What Was Iran Hiding in Turquz Abad?

(New York Times) Bret Stephens - Buried in a recent report from the International Atomic Energy Agency is: "Iran's implementation of its Safeguards Agreement and Additional Protocol require[s] full and timely cooperation by Iran. The Agency continues to pursue this objective with Iran." That's an exquisite way of saying that Iran is stonewalling the agency. Last September, Israeli Prime Minister Benjamin Netanyahu told the UN General Assembly that Iran had a "secret atomic warehouse for storing massive amounts of equipment and material from Iran's secret nuclear weapons program" on the outskirts of Tehran in a village called Turquz Abad. He urged IAEA chief Yukiya Amano to "inspect this atomic warehouse immediately." The IAEA only got around to inspecting the site earlier this year, long after the suspicious materials had vanished.

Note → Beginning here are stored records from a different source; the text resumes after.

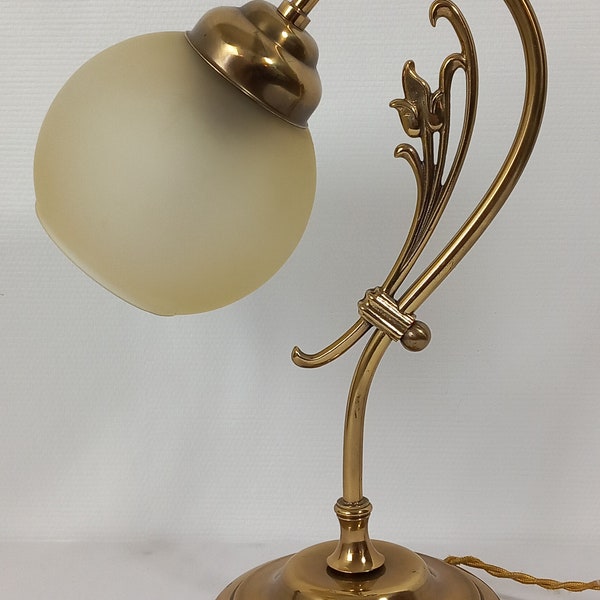
This screenshot has width=600, height=600. In order to click on light shade in this screenshot , I will do `click(170, 168)`.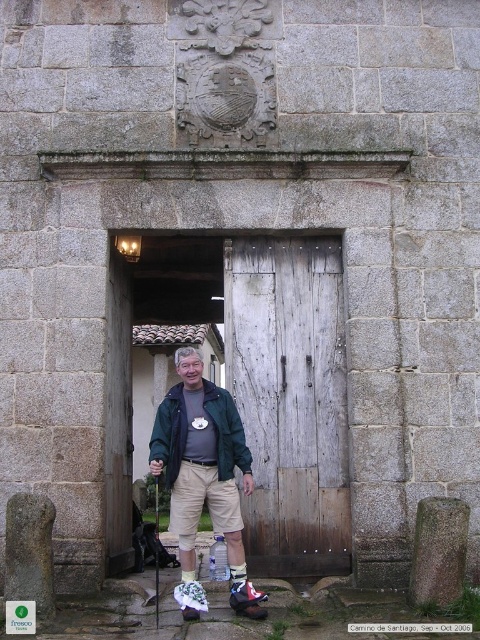
You are the man in the image. You need to reach the ornate stone emblem above the door to touch it. Considering the weathered wood door at center is above your green fabric jacket at center, can you reach the emblem without any assistance?

The weathered wood door at center is located above the green fabric jacket at center, but the exact height difference isn not specified. Without knowing how much higher the door is compared to your jacket, it is impossible to determine if you can reach the emblem without assistance.

You are a painter who needs to paint the weathered wood door at center and the green fabric jacket at center. If you want to paint both items with the same amount of paint per square meter, which item will require more paint in total?

The weathered wood door at center has a greater height compared to the green fabric jacket at center. Since the door is taller, it likely has a larger surface area, so it will require more paint.

You are standing in front of a historic stone wall with a weathered wooden door. You need to locate the exact position of the weathered wood door at center. What are its coordinates?

The weathered wood door at center is located at coordinates point (289, 400).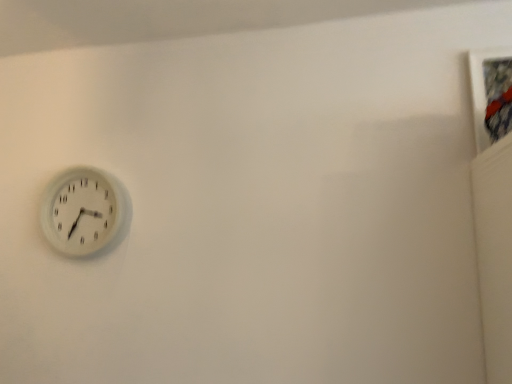
Question: Is point (479, 72) positioned closer to the camera than point (60, 244)?

Choices:
 (A) closer
 (B) farther

Answer: (A)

But nuclear inspectors were nonetheless able to detect radioactive particles, corroborating Israeli claims about the purpose of the warehouse. The agency's unwillingness to follow up promptly and effectively on Israel's allegations, along with its reluctance to disclose what it found, inspire little confidence in the quality of its inspections and even less in its willingness to call out cheating. Moreover, Iran's hiding of nuclear materials is further evidence that Tehran was in violation of the nuclear deal from the moment it was signed. "If Iranians aren't cooperating, it tells you that potentially they are hiding more," notes David Albright, president of the Institute for Science and International Security. If those who fear an Israeli strike on Iran's nuclear sites are serious about averting it, they could play a helpful part by demanding more credible inspections and honest reporting from the IAEA, starting with a thorough accounting for what went mysteriously missing from Turquz Abad.